LOL Militaryliberal. Unkanny is right. Quibbling about this misses the whole point.
Hi Gollygee–
You are mistaken–the shooting down of Yamamoto’s plane occurred AFTER (April 1943) the Battle of Midway (June 1942). The point that the Japanese changed the rules of their war game in order to satisfy the command plans is well taken and typical of military establishments.
However, even with some foreknowledge of where and approximately when the attack would take place, the Americans barely won that battle and so that does not speak too badly for Japanese planning and execution. Had they not lost 4 aircraft carriers and a cruiser and their personnel they might well have succeeded.
As for the breaking of the JN 25 code, it was a joint American and British project. The US was very lucky because the replacement of that code with another was delayed by the Japanese until after the battle of Midway instead of before which had been the original Japanese plan.
By the time of Yamamoto’s shooting down that code had been replaced by another which also had to be subsequently decripted. One more note, Rumsfeld was still a young child during WWII and had no active part in that conflict.
Again .. “mistakes” were NOT made in the “post-war planning.”
Cheney knew in 1991 that taking out Saddam would create a power vacuum & unleash sectarian violence & keep US troops on the ground for many years, but it wasn’t until they stole the White House in 2000 that he and Halliburton and Kellogg, Brown & Root and the other war profiteers had maneuvered themselves and the US Military into position to maximize profit from the post-invasion chaos.
It was no “mistake” - they’ve done everything in their power to both protract the conflict and increase its cost.
Re Midway: the US chose the narrow passage at Midway as the place to take out the Japanese fleet. Had the Japanese fleet made it past Midway, into the open Pacific, the US would have had its hands full and would not have been able to devote energy & materiel to the European front; the US victory at Midway was the turning point of the war for that reason.

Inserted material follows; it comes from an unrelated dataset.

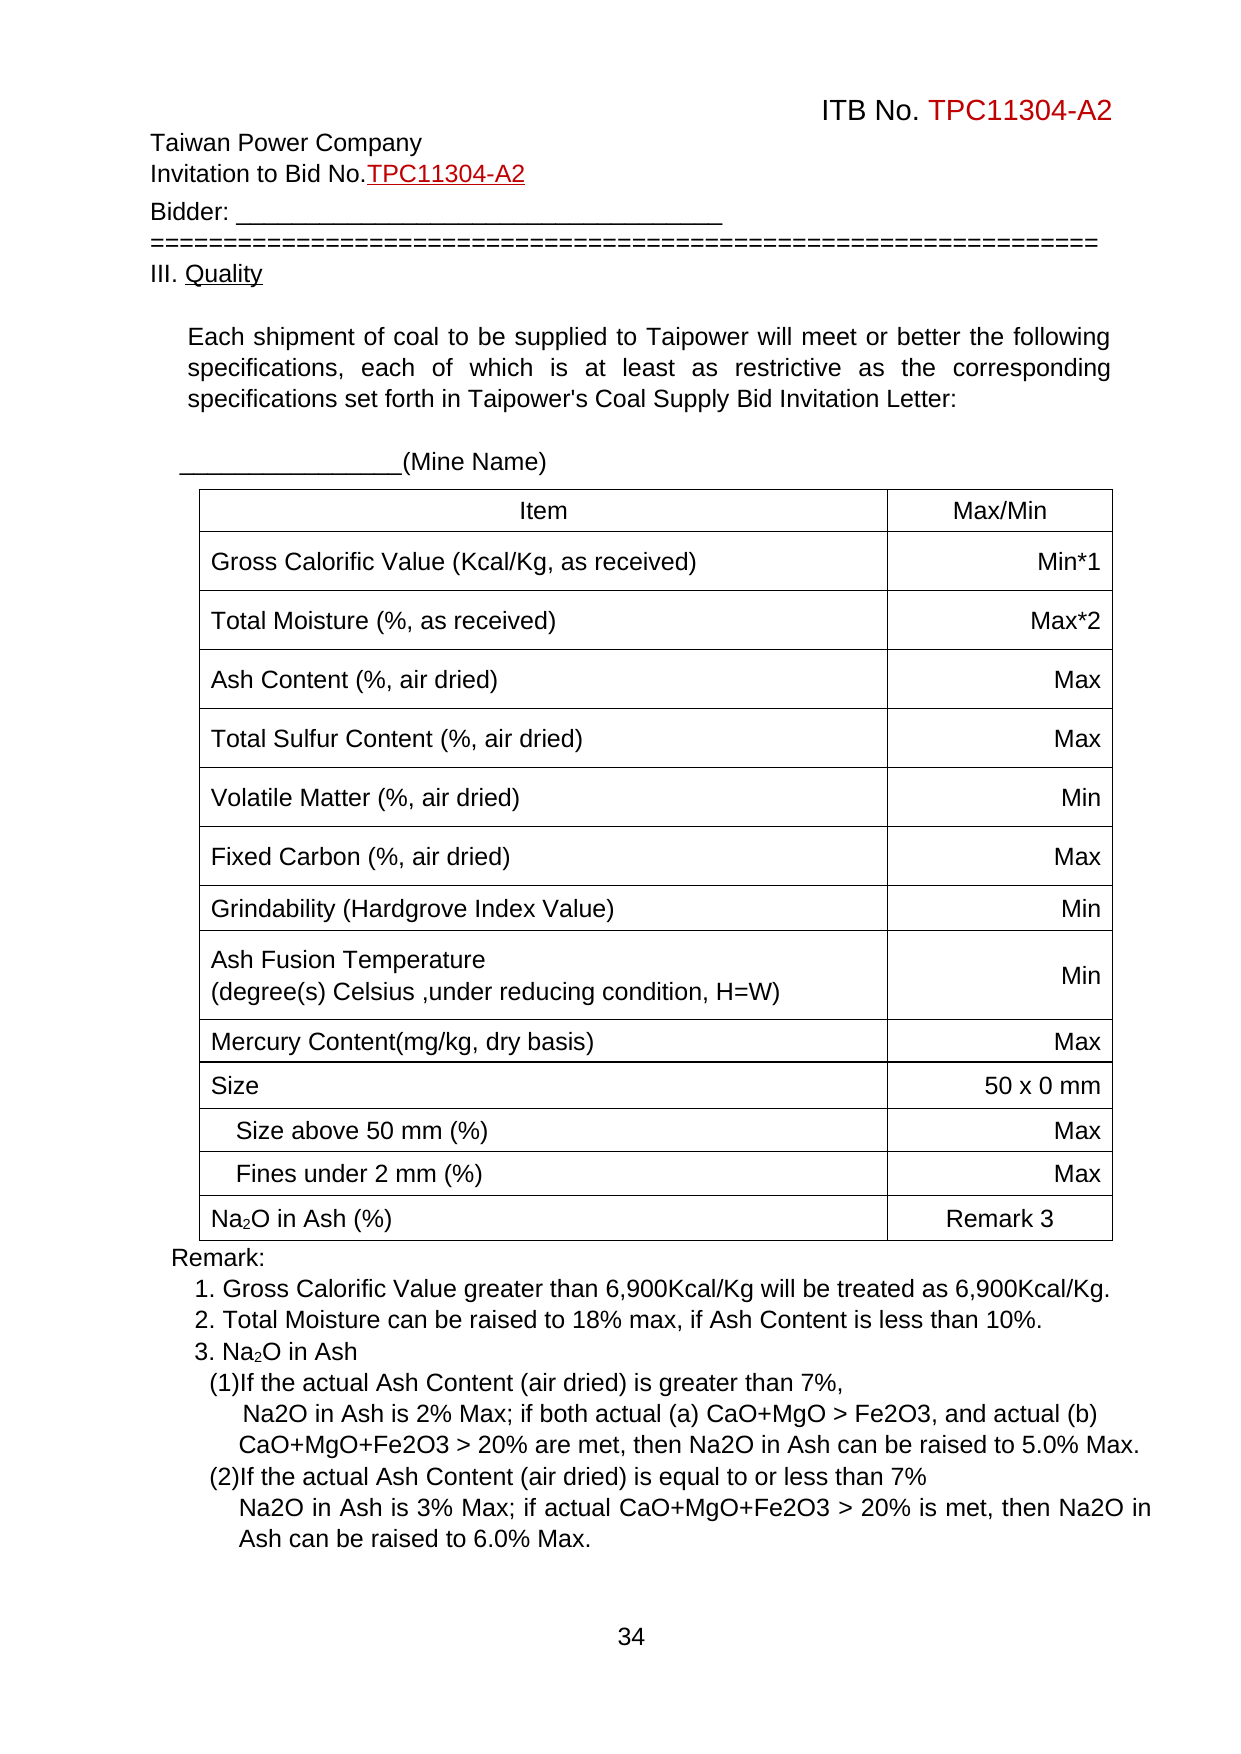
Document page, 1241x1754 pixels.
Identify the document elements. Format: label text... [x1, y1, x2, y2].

And indeed, it was made possible by the Brits having broken the Axis code. The Japanese battle ships & aircraft carriers were “sitting ducks” unable to maneuver in the narrow passage; once the lead ship was disabled all of them were trapped.
News to me that the Japanese war games predicted defeat at Midway, cuz as far as the Japanese were concerned there was not supposed to be a “Battle of Midway” .. it WAS a surprise attack.
Before we attacked Iraq, they played war games with OpFor, Some OpFor smart ass used a motorcycle to run messages and blew off normal communications.
If I remember right, that was not allowed so they just eliminated it as a possibility.
For all this high minded diabtribe, I still say this. If you want to stop this war, then fix it so the sons and daughters, nieces and nephews of the social elite are forced to fight in this lash-up. Fire the Blackwaters and other contractors and start the draft. We’ll have a new approach so fast it will make your head spin.